Except for the dreary, overcast weather, last November 15 was an ordinary midweek morning in Montgomery, Alabama. Thirty-one children were doing their usual thing at the Learning Zone Day Care Center: The babies were napping, the toddlers were playing. The older kids, ages three to five, were at the indoor playground on the opposite side of the Fun Zone, the 60,000-square-foot entertainment complex that leased space to the child-care facility. On evenings and weekends, the Fun Zone was always packed. People came to roller-skate, ride bumper cars, climb the rock wall, play arcade games. That day, all was quiet but for the shouts of preschoolers bouncing in the ball pit and crawling through the junglegym maze in what workers called the soft play area.

Liberty Duke, director of the Learning Zone, was busy doing paperwork when sirens went off at about 10 a.m. She didn’t panic. Severe weather alerts are frequent that time of year and usually signal a hard, drenching rain. Figuring the pots of mums in the entryway could use a good watering, she picked them up and took them outside.

Then the power went out. As Duke stood in the dark, she heard glass shatter. Gusts of wind blasted through the broken windows, sending ceiling tiles spinning through the air. She tried to open the door, but it barely budged. Peeking out a crack, she was shocked. The Fun Zone was gone. “All you could see was the sky,” she says.

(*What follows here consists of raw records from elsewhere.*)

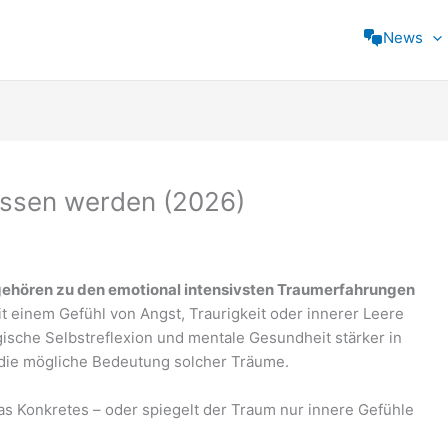
News
ssen werden (2026)
gehören zu den emotional intensivsten Traumerfahrungen
einem Gefühl von Angst, Traurigkeit oder innerer Leere
ische Selbstreflexion und mentale Gesundheit stärker in
r die mögliche Bedeutung solcher Träume.
s Konkretes – oder spiegelt der Traum nur innere Gefühle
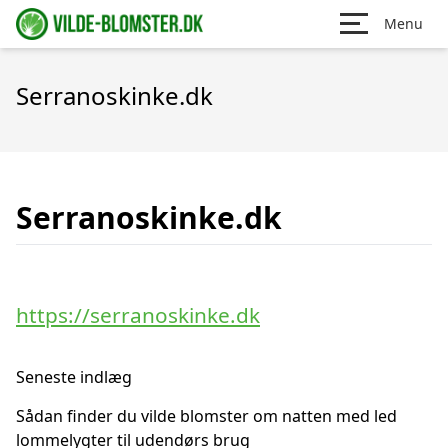
Menu
Serranoskinke.dk
Serranoskinke.dk
https://serranoskinke.dk
Seneste indlæg
Sådan finder du vilde blomster om natten med led
lommelygter til udendørs brug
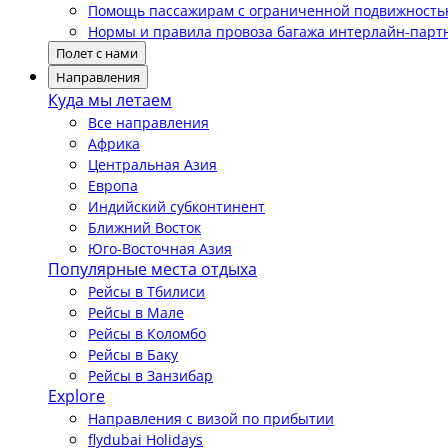
Помощь пассажирам с ограниченной подвижност
Нормы и правила провоза багажа интерлайн-парт
Полет с нами
Направления
Куда мы летаем
Все направления
Африка
Центральная Азия
Европа
Индийский субконтинент
Ближний Восток
Юго-Восточная Азия
Популярные места отдыха
Рейсы в Тбилиси
Рейсы в Мале
Рейсы в Коломбо
Рейсы в Баку
Рейсы в Занзибар
Explore
Направления с визой по прибытии
flydubai Holidays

Across the parking lot, Lewis Harrison had just pulled into Car Audio Plus. He needed a new front speaker in his Chevy Blazer. Looking up, he and his buddy Bill Marcum saw a car hurtle over the roof of the post office. All of a sudden, they were in the middle of a raging tornado.

Stereo installer JJ Justiss ran to grab some equipment that had blown out of the shop. Behind him he saw the Fun Zone collapse into a mountain of metal and smoke. Grabbing his cell phone, he called 911 and took off, running so fast his Birkenstocks fell off in the driving rain.

Harrison had been to the Fun Zone many times with his six-year-old twin girls. He knew all about the kids in the day-care center. Everyone in the area did. He and Marcum ran toward the wreckage. Workers from Worth Cleaners, a few doors away, were right behind them.